The construction projects current weights back across the history. The series is built from today's weights carried back over the whole period, the same method the composite uses, so it shows the shape of the current tilt over time, not a periodically rebalanced index. It is a picture of how the present supply-risk weighting would have moved, not a record of a weighting that was rebalanced month by month.

How it fits the other lenses

The three indices are built to be orthogonal. Value, material dependence, and supply risk are different questions, and weighting by each in turn keeps them separable. Taken together, they say what the stack is worth, what it consumes, and where it is exposed. Re-expressing one inside another would blur all three.

This index is the company-level companion to the control-point methodology, which maps the same supply risk across materials and the supply chain. It also sits beside the public-equities and composite indices, which weight an overlapping universe by size; the construction here borrows their eligibility rules and their cap, and changes only the weighting. The mechanics of those indices are documented in their own methodologies.

One point of vocabulary. The bottleneck-weighted index is a reweighting of equities. The control-point map is a separate object that rates materials and chokepoints on the same critical-to-low scale. They share the scale and the reasoning, and they are different things: one tilts a stock index, the other maps a supply chain.

Frequently asked questions

What does the bottleneck-weighted index measure?

It measures the frontier-stack equity universe weighted by supply risk. It takes the same companies as the composite index and tilts their weights towards those most exposed to a supply-chain chokepoint, so the index leans towards the points where a disruption would do the most damage.

How is it different from the composite index?

It holds the same companies as the composite, on the same eligibility rules. The composite weights by market value; the bottleneck index multiplies each weight by a factor set by the company's supply-risk rating. Against a market-value weighting of the same universe, the supply-risk tilt is the only difference.
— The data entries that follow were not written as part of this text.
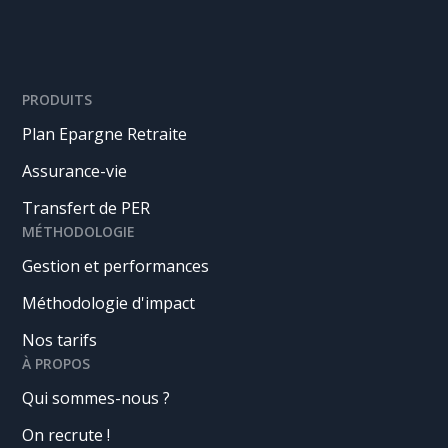
PRODUITS
Plan Epargne Retraite
Assurance-vie
Transfert de PER
MÉTHODOLOGIE
Gestion et performances
Méthodologie d'impact
Nos tarifs
À PROPOS
Qui sommes-nous ?
On recrute !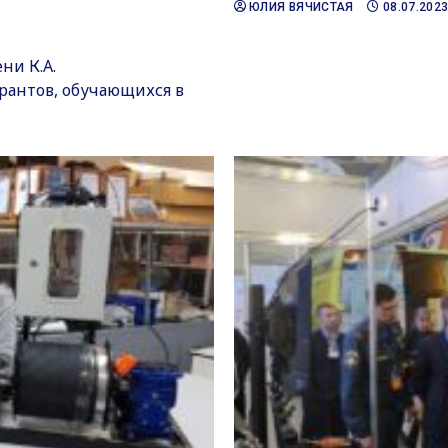
ЮЛИЯ ВЯЧИСТАЯ
08.07.202
ни К.А.
рантов, обучающихся в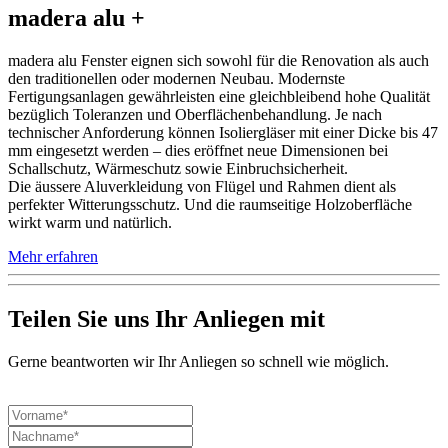
madera alu +
madera alu Fenster eignen sich sowohl für die Renovation als auch
den traditionellen oder modernen Neubau. Modernste
Fertigungsanlagen gewährleisten eine gleichbleibend hohe Qualität
bezüglich Toleranzen und Oberflächenbehandlung. Je nach
technischer Anforderung können Isoliergläser mit einer Dicke bis 47
mm eingesetzt werden – dies eröffnet neue Dimensionen bei
Schallschutz, Wärmeschutz sowie Einbruchsicherheit.
Die äussere Aluverkleidung von Flügel und Rahmen dient als
perfekter Witterungsschutz. Und die raumseitige Holzoberfläche
wirkt warm und natürlich.
Mehr erfahren
Teilen Sie uns Ihr Anliegen mit
Gerne beantworten wir Ihr Anliegen so schnell wie möglich.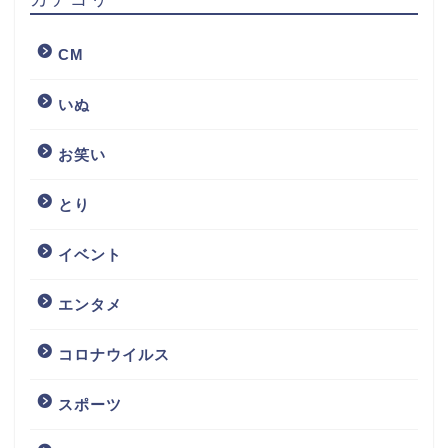
CM
いぬ
お笑い
とり
イベント
エンタメ
コロナウイルス
スポーツ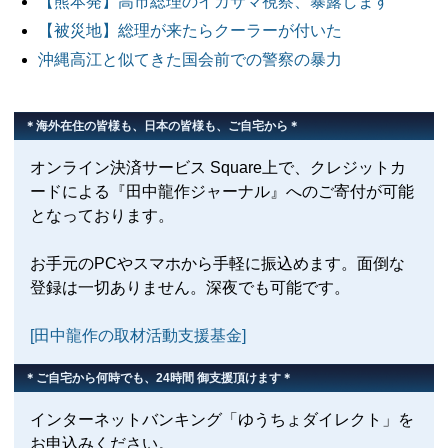
【熊本発】高市総理のイカサマ視察、暴露します
【被災地】総理が来たらクーラーが付いた
沖縄高江と似てきた国会前での警察の暴力
＊海外在住の皆様も、日本の皆様も、ご自宅から＊
オンライン決済サービス Square上で、クレジットカ
ードによる『田中龍作ジャーナル』へのご寄付が可能
となっております。
お手元のPCやスマホから手軽に振込めます。面倒な
登録は一切ありません。深夜でも可能です。
[田中龍作の取材活動支援基金]
＊ご自宅から何時でも、24時間 御支援頂けます＊
インターネットバンキング「ゆうちょダイレクト」を
お申込みください。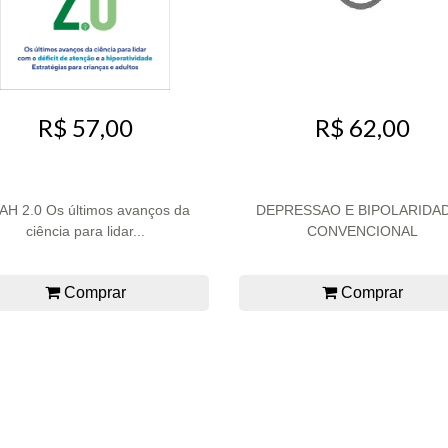
R$ 57,00
R$ 62,00
AH 2.0 Os últimos avanços da
DEPRESSAO E BIPOLARIDAD
ciência para lidar...
CONVENCIONAL
Comprar
Comprar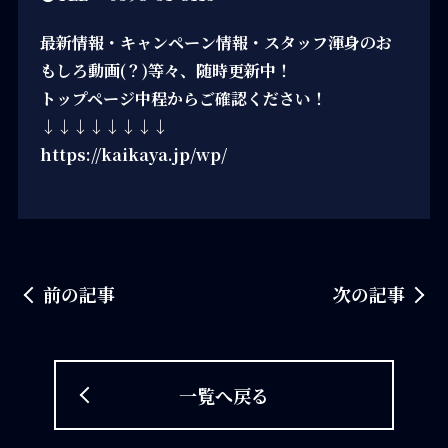
最新情報・キャンペーン情報・スタッフ渾身のお
もしろ動画(？)等々、随時更新中！
トップページ中程からご確認ください！
↓↓↓↓↓↓↓↓
https://kaikaya.jp/wp/
前の記事
次の記事
一覧へ戻る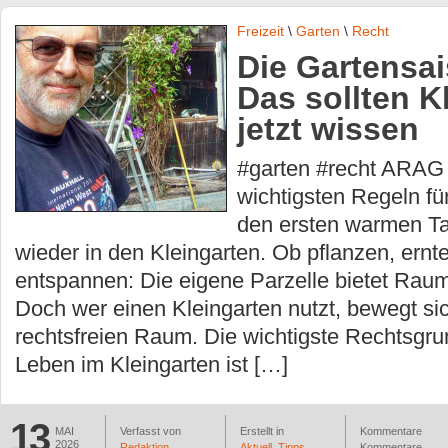
Freizeit
\
Garten
\
Recht
Die Gartensai
Das sollten K
jetzt wissen
#garten #recht ARAG 
wichtigsten Regeln fü
den ersten warmen Ta
wieder in den Kleingarten. Ob pflanzen, ernt
entspannen: Die eigene Parzelle bietet Raum
Doch wer einen Kleingarten nutzt, bewegt sic
rechtsfreien Raum. Die wichtigste Rechtsgru
Leben im Kleingarten ist […]
13
MAI
Verfasst von
Erstellt in
Kommentare
2026
Redaktion
Aktuell
,
Tipps
Kommentare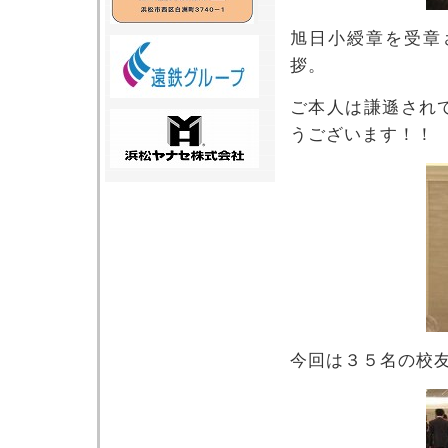
旭日小綬章を受章
拶。
ご本人は謙遜され
うございます！！
今回は３５名の校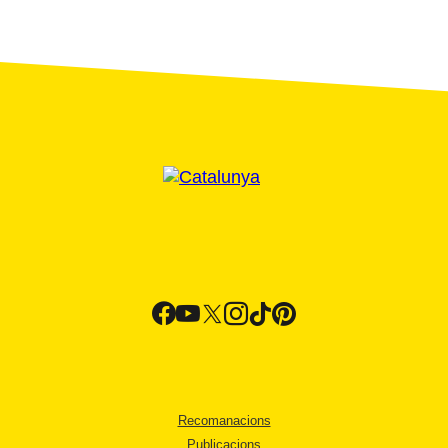
Recomanacions
Publicacions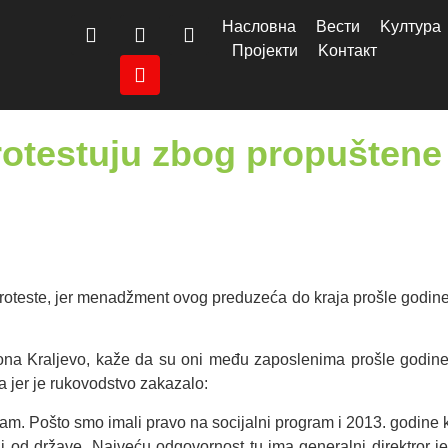
Насловна
Вести
Kултура
Пројекти
Kонтакт
otestuju zbog propuštene 
roteste, jer menadžment ovog preduzeća do kraja prošle godine
ona Kraljevo, kaže da su oni među zaposlenima prošle godine s
na jer je rukovodstvo zakazalo:
ogram. Pošto smo imali pravo na socijalni program i 2013. godine
li od države. Najveću odgovornost tu ima generalni direktror 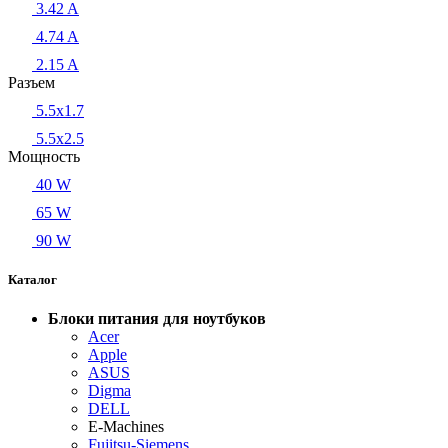
3.42 A
4.74 A
2.15 A
Разъем
5.5x1.7
5.5x2.5
Мощность
40 W
65 W
90 W
Каталог
Блоки питания для ноутбуков
Acer
Apple
ASUS
Digma
DELL
E-Machines
Fujitsu-Siemens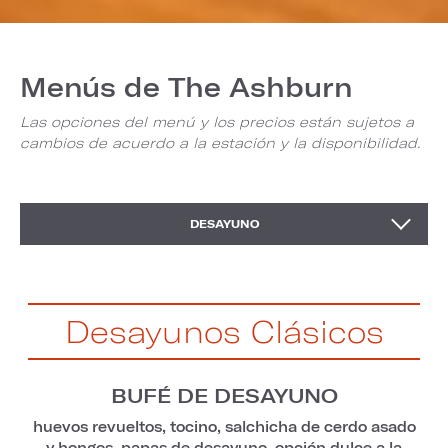
Menús de The Ashburn
Las opciones del menú y los precios están sujetos a
cambios de acuerdo a la estación y la disponibilidad.
MANJARES DULCES
LOEWS LOVES KIDS
ALMUERZO
DESAYUNO
BEBIDAS
CENA
Desayunos Clásicos
BUFÉ DE DESAYUNO
huevos revueltos, tocino, salchicha de cerdo asado
y hongos, papas de desayuno, opción dulce a la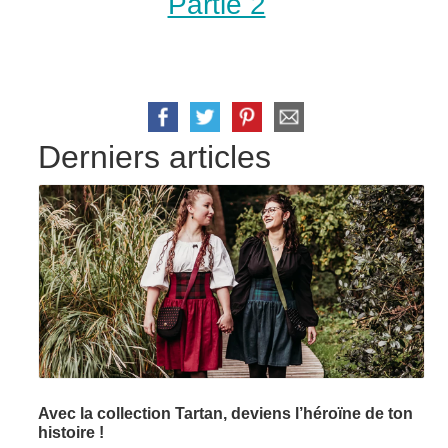
Partie 2
Derniers articles
Avec la collection Tartan, deviens l’héroïne de ton
histoire !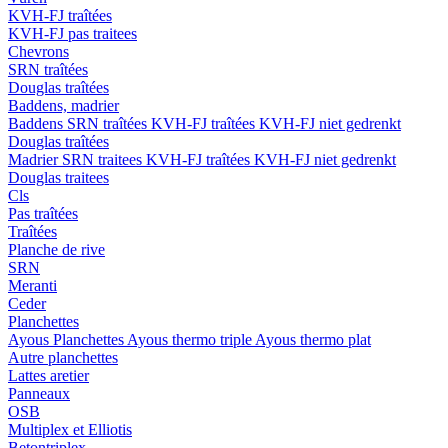
KVH-FJ traîtées
KVH-FJ pas traitees
Chevrons
SRN traîtées
Douglas traîtées
Baddens, madrier
Baddens
SRN traîtées
KVH-FJ traîtées
KVH-FJ niet gedrenkt
Douglas traîtées
Madrier
SRN traitees
KVH-FJ traîtées
KVH-FJ niet gedrenkt
Douglas traitees
Cls
Pas traîtées
Traîtées
Planche de rive
SRN
Meranti
Ceder
Planchettes
Ayous Planchettes
Ayous thermo triple
Ayous thermo plat
Autre planchettes
Lattes aretier
Panneaux
OSB
Multiplex et Elliotis
Betontriplex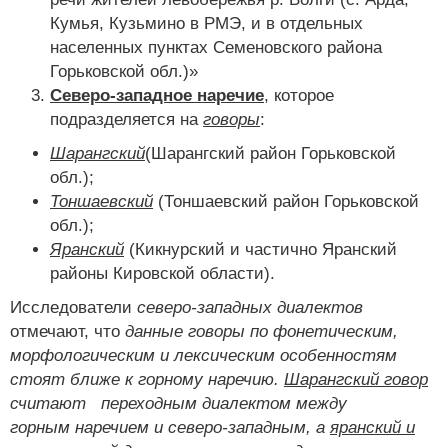
Кумья, Кузьмино в РМЭ, и в отдельных
населенных пунктах Семеновского района
Горьковской обл.)»
Северо-западное наречие
, которое
подразделяется на
говоры
:
Шарангский
(Шарангский район Горьковской
обл.);
Тоншаевский
(Тоншаевский район Горьковской
обл.);
Яранский
(Кикнурский и частично Яранский
районы Кировской области).
Исследователи
северо-западных диалектов
отмечают, что
данные говоры по фонетическим,
морфологическим и лексическим особенностям
стоят ближе к горному наречию.
Шарангский говор
считают переходным диалектом между
горным наречием и северо-западным, а
яранский и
The published composite is also aggregated from its four sub-indices rather than held as one basket, so the clean comparison is to that plain market-value weighting.

How does a company get its bottleneck rating?

By judgment, not formula. Each company is rated critical, high, medium, or low on how concentrated its position is and how hard it would be to substitute, with the reasoning and a confidence level recorded. Critical is a sole-source monopoly; low is a commodity position in a competitive field.

Is the bottleneck rating taken from the control-point map?

No, though they share a scale and a method. The control-point methodology rates concentration at the level of materials; the bottleneck rating rates it at the level of companies. A company's rating is the analyst's own judgment of its exposure, reasoned the same way, not a figure computed from the material map. The two are aligned in method and maintained separately.

Why are the multipliers set where they are?

The multipliers, four for critical down to one for low, express a judgment that more concentrated, less substitutable positions should weigh more, and roughly by how much. They are an analytical choice, not an empirically measured quantity, which is why the index is read as a directional signal rather than a precise number.

Why is the index called a directional signal and not a headline number?

The multipliers are a chosen scale. The index shows reliably where supply risk concentrates and which way the weighting leans, but the size of the tilt rests on chosen factors, so the magnitude should be read as indicative.

Does a critical company dominate the index?

No. A single-name cap of five per cent limits how far any one amplified company can pull the weighting, so even the largest holding is held to that ceiling. The realised tilt away from a market-value index is modest and contained.